Once again, members of Jimi Hendrix's family find themselves on opposite sides of a fight for the rights to his name. Today (March 16), the company owned by Hendrix's estate filed suit in U.S. District Court for the Southern District of New York against Jimi's brother Leon, and Andrew Pitsicalis, disputing the use of trademarks and copyrights that they don't own.

A press release from Experience Hendrix, LLC and Authentic Hendrix, LLC states that Leon and Pitsicalis, through their Purple Haze Properties, LLC, “have attempted to hijack trademarks and copyrights for their own personal gain.” They've done this "through the creation, development, manufacturing, promotion, advertising and sale of cannabis, edibles, food, wine, alcohol, 'medicines,' electronic products and other goods."

This is the newest round in a battle that began in 2004, when a judge shut Leon Hendrix out of the family business.
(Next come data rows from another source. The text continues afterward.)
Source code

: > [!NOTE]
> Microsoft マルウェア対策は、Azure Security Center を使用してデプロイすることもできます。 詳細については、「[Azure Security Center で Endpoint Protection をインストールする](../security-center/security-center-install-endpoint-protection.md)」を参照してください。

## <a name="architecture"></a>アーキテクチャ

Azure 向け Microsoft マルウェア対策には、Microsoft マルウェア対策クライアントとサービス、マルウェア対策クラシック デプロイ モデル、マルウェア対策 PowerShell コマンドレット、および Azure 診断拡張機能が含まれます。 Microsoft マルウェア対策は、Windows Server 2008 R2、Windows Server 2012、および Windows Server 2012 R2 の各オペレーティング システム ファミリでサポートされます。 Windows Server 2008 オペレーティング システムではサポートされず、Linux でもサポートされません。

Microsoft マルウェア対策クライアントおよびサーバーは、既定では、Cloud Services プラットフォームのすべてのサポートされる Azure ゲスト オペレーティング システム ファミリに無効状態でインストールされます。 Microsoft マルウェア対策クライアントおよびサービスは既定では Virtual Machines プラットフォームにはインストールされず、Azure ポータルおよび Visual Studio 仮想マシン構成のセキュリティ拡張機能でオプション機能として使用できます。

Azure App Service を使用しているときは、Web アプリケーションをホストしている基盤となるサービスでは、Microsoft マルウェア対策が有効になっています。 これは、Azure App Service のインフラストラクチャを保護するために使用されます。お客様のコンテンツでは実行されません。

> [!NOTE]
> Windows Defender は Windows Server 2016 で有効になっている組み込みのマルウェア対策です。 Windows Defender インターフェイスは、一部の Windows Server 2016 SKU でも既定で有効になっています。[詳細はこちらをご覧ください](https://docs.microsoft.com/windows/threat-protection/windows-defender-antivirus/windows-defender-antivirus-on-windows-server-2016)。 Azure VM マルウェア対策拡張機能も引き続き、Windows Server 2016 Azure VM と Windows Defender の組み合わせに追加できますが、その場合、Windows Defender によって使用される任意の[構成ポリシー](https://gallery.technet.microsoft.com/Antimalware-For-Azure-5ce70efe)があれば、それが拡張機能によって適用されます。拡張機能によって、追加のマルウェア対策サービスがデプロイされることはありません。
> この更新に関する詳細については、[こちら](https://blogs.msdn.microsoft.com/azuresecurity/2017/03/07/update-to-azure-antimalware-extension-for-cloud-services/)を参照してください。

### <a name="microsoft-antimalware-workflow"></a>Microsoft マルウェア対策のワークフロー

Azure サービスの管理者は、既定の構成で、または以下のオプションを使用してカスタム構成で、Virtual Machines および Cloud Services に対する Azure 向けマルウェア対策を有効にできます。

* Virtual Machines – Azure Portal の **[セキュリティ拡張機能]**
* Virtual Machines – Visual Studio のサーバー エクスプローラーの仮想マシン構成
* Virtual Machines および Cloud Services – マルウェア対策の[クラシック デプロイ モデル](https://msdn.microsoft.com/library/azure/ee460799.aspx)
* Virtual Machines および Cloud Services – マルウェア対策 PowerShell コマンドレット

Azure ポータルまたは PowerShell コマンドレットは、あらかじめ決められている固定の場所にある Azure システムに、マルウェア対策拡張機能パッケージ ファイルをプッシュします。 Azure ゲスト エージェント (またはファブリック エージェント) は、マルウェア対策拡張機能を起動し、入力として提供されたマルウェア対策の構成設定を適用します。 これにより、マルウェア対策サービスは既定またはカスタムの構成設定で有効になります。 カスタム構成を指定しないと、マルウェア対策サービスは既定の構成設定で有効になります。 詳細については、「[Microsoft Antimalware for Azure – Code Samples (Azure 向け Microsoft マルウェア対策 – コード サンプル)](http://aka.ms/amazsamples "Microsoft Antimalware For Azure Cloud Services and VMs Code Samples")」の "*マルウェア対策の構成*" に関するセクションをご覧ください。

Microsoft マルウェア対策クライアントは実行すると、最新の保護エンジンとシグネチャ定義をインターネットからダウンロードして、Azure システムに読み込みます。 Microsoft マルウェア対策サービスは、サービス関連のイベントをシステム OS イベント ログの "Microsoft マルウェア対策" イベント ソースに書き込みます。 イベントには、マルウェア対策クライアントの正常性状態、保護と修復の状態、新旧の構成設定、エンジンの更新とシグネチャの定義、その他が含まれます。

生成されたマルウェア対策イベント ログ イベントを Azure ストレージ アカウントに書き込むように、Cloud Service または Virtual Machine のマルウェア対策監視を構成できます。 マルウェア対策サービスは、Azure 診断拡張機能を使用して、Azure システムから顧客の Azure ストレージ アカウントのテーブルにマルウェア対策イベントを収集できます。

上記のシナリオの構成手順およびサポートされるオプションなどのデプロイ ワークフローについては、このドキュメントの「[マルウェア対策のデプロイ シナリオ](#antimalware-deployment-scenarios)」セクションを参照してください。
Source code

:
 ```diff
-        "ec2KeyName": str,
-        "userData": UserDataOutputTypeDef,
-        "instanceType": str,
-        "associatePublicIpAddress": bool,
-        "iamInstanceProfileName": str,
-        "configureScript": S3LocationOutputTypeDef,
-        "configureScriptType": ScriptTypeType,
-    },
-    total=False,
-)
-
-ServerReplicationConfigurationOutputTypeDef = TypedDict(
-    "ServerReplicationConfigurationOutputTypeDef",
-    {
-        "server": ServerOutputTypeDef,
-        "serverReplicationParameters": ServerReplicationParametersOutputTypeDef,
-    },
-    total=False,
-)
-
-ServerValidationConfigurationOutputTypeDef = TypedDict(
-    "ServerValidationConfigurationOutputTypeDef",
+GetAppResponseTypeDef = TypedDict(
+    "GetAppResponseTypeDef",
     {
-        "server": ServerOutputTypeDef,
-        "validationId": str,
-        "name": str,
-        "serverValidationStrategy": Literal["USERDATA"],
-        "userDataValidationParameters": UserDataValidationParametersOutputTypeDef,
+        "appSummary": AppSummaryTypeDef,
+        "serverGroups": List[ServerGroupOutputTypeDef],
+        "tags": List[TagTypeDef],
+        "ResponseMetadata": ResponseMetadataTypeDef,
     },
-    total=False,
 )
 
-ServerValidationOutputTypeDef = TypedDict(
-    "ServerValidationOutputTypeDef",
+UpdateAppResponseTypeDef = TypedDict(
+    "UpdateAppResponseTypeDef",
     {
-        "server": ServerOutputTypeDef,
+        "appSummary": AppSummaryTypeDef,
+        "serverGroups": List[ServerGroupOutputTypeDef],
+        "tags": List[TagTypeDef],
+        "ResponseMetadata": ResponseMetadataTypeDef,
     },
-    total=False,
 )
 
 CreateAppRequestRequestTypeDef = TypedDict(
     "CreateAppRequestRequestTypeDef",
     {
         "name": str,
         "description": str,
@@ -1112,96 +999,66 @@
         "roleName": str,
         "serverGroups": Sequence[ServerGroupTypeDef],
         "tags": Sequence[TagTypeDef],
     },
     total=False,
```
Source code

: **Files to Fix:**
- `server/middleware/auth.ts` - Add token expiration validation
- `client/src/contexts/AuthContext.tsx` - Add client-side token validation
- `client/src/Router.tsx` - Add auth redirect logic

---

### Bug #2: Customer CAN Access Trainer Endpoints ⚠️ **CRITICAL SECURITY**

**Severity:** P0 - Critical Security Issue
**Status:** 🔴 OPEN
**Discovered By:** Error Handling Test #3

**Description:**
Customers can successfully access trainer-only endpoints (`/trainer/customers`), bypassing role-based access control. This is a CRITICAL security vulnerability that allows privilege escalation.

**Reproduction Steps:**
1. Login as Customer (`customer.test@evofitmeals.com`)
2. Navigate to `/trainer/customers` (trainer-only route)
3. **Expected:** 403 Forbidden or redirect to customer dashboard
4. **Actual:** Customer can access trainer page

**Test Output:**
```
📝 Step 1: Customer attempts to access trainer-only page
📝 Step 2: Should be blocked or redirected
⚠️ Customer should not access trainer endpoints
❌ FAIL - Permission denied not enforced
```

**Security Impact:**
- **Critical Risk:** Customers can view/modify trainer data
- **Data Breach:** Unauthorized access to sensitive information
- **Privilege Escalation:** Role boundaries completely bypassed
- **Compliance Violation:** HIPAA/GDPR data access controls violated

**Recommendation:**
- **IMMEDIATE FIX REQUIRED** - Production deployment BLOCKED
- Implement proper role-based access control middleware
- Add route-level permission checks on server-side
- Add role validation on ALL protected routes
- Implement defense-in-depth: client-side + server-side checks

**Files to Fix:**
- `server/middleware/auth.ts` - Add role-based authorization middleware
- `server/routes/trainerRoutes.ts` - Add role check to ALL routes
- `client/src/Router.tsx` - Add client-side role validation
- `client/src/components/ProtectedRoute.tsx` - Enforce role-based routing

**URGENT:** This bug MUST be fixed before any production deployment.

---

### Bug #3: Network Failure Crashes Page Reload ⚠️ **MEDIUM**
Since 2008, Leon and/or Pitsicalis have lost many other court cases stemming from various attempts to create Jimi Hendrix-themed merchandise – most recently in 2016, after Leon's Purple Haze Liqueur unlawfully used the word "Jimi" and a replication of Jimi's signature on its bottle. A year prior, Pitsicalis was prohibited from using trademarks owned by Jimi's estate; a ruling stated that he could not register the name "Jimi" or "Jimi Jams," due to its connection with the legendary guitarist.

Back in 1995, control over Jimi Hendrix's estate was officially granted to Hendrix's father, Al. Since 2002, when Al died, the companies owned by the estate have been run by Jimi's adopted sister, Janie.